Dom Casmurro Chapter 87


When I arrived at the top step an idea came to me as if it had been there at the gate waiting for me. I remembered Manduca’s father’s words inviting me to attend the funeral the following day. I paused on the step to think. Yes, I could go to the funeral. I’d ask my mother to hire a coach for me.

Don’t imagine that it was the wish to ride in a coach, no matter how much I enjoyed that form of transport. As a child I remember that I would often travel in one with my mother when she went to call on friends for formal visits or to mass if it happened to be raining. It was an old tilbury of my father’s which she had kept on as long as she could.

The coachman was a slave of ours, as old as the tilbury, and when he saw me all dressed up, waiting at the gate for my mother, he used to laugh and say, ‘Old João’s going to take the little master!’

And I would usually answer, ‘João, rein in the mules. Go slowly.’

‘Senhora Glória won’t like it.’

‘But go slowly anyway.’

I should explain that this was to enable me to enjoy riding in the tilbury, not through vanity, for the people inside remained hidden. It was an ancient, old-fashioned, two-wheeled tilbury, short and narrow and with two leather curtains at the front which slid to either side when you entered or left. Each curtain had a glass spy-hole through which I liked to peep out.

‘Sit down, Bentinho!’

‘Let me look outside, Mamma!’

And when I was very little I would stand up with my eye glued to the glass in order to watch the coachman with his enormous boots, sitting astride the left-hand mule and holding the reins of the other, while also carrying his long, heavy whip. Everything looked clumsy and uncomfortable, the boots, the whip and the mules, but he was happy and so was I. On either side I saw the houses pass by, shops open or closed, crowded or empty, people coming and going, crossing over in front of the tilbury with long strides or short, quick steps. Whenever we were held up by the press of the people or animals the tilbury would stop and the spectacle became even more interesting: those who were standing on the pavement or at the doors of their houses would look at the tilbury and talk among themselves, no doubt discussing who was inside. When I was older I used to imagine them guessing and saying, ‘It’s that lady from the Rua de Matacavalos, who has a son called Bentinho …’

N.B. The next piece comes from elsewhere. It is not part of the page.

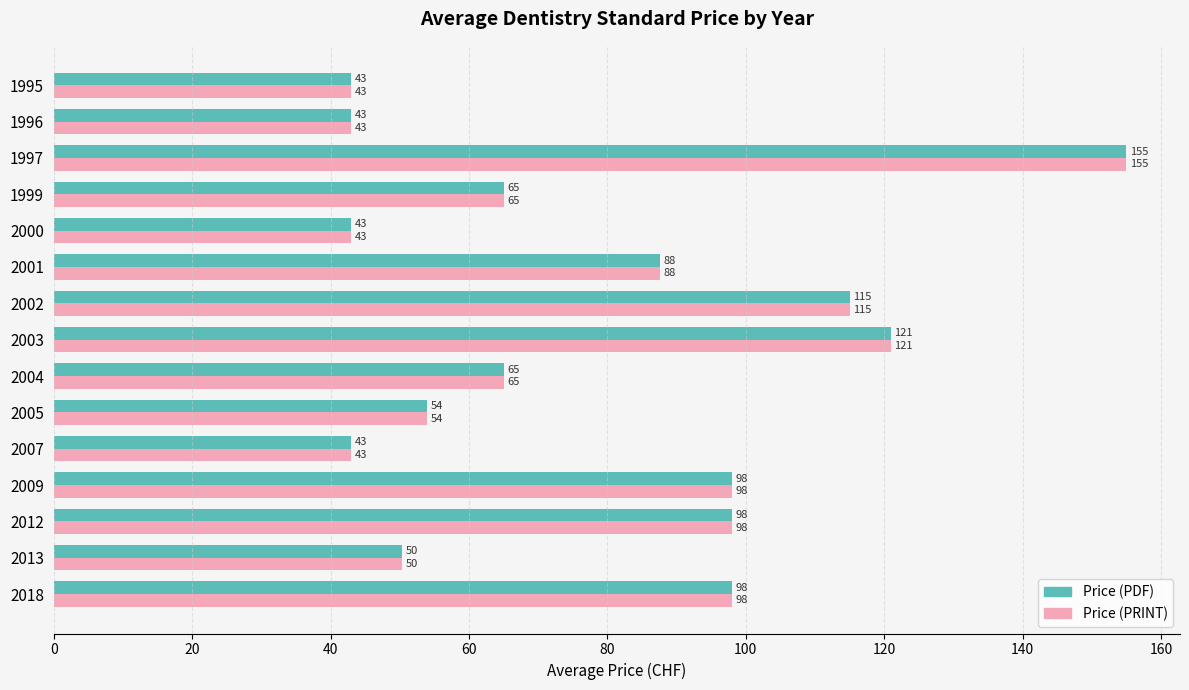

Is the value of Price (PDF) at 2004 greater than the value of Price (PRINT) at 2005?

Yes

The tilbury suited my mother’s withdrawn habits so well that when we had no other carriage we continued to use this one, which became known in our street and in the neighbourhood as ‘the old tilbury’. Finally my mother agreed to get rid of it, but she only did so when the expense of its upkeep forced her to sell it. Her reason for keeping it on unused was purely sentimental: it was a memento of her husband. Everything that had been my father’s was kept as if it were a piece of himself, a remnant of him, imbued with his own virtue and integrity. But its use was also determined by her excessive conservatism, as she freely admitted to her friends. My mother openly displayed her fondness for old habits, old customs, old manners, old ideas, old fashions. She had her own museum of relics – disused combs, a piece of lace, some copper coins dated 1824 and 1825 – and so that everything should be equally antiquated she attempted to make herself look old, but, as I have said, in this respect the result was not entirely to her satisfaction.